This is a discussion on Bloomberg Straw Purchases within the The Second Amendment & Gun Legislation Discussion forums, part of the Related Topics category; A federal judge said Friday that Mayor Michael Bloomberg's administration did not commit a crime when it sent undercover investigators into gun shops to attempt ...
A federal judge said Friday that Mayor Michael Bloomberg's administration did not commit a crime when it sent undercover investigators into gun shops to attempt illegal weapons purchases.
The city, which is suing the gun dealers, said the ruling was good news for its case, but the gun dealers believe it may also help their argument that they didn't do anything wrong either.
The sting operation was conducted two years ago as the basis for a civil lawsuit brought by the city against 27 gun dealers in Georgia, Ohio, Pennsylvania, South Carolina and Virginia; Bloomberg targeted shops that the city believes are responsible for selling guns traced back to crimes in New York City.
Fifteen dealers have settled and agreed to let a special master monitor their sales, and a suit against several of the remaining 12 is proceeding in federal court in Brooklyn.
As part of the discovery process for the case, lawyers for some of the gun shops argued that the city had itself violated the law by attempting the illegal purchases.
Gun rights advocates and organizations like the National Rifle Association also have complained that Bloomberg's gun sting was a criminal stunt. And the Justice Department even did its own inquiry as to whether the city was out of bounds.
But U.S. Magistrate Judge Cheryl Pollak said Friday the court had found "that the city's actions do not constitute a crime or fraud."

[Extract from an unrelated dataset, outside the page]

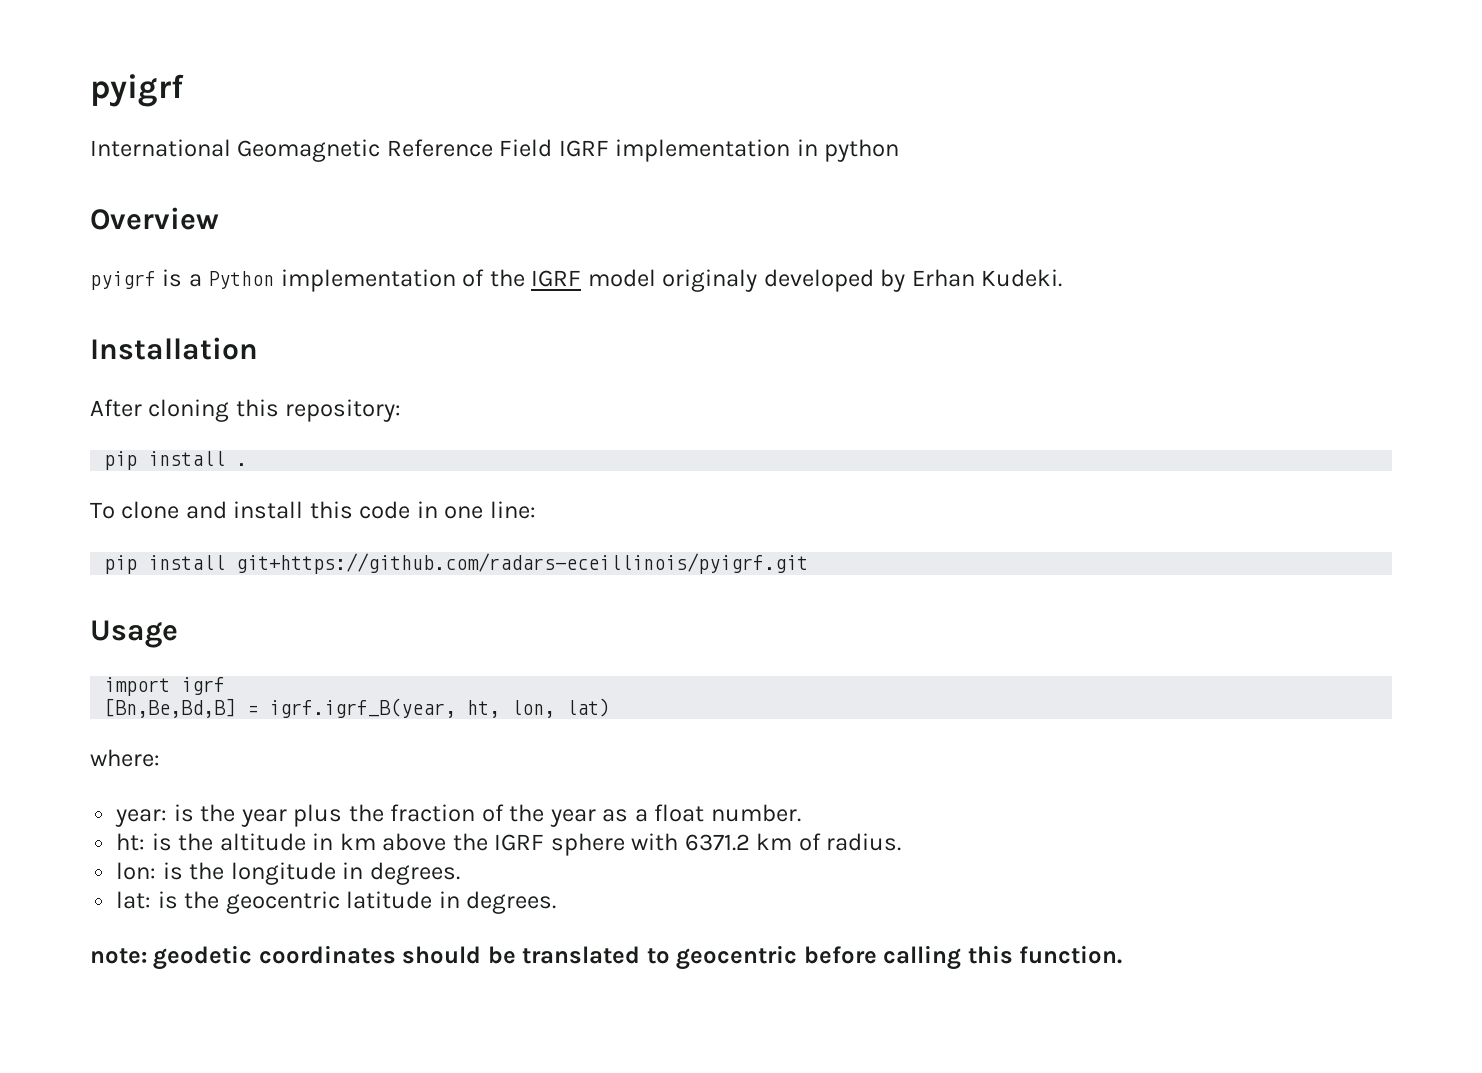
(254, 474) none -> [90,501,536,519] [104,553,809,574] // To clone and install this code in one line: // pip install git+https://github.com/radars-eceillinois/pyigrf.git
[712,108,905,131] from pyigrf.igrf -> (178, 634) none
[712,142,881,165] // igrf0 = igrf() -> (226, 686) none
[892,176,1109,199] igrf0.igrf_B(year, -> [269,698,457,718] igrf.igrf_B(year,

In the sting operation, private investigators hired by the city wore hidden cameras and attempted "straw purchases," where one person fills out the legal forms and buys the gun for someone else. The scam, prohibited by federal law, is typically employed by people who cannot own firearms, such as convicted felons.
Pollak agreed with the city's argument that the critical factor in a straw purchase is the intent of the buyer. And in the purchases made by the city's investigators, the buyer did not hand over the purchased gun later.
"No 'straw' sale took place because ownership was never transferred," the judge wrote.
Bloomberg's criminal justice coordinator, John Feinblatt, applauded the decision.
"What the court has said today is exactly what we've said _ the only people who broke the law here were dealers who engaged in straw
purchases," he said.
But an attorney for some of the defendants also welcomed the judge's ruling.
"Our side is getting stronger every day," said Carl Pierce. "These people engaging in these sales weren't doing anything illegal."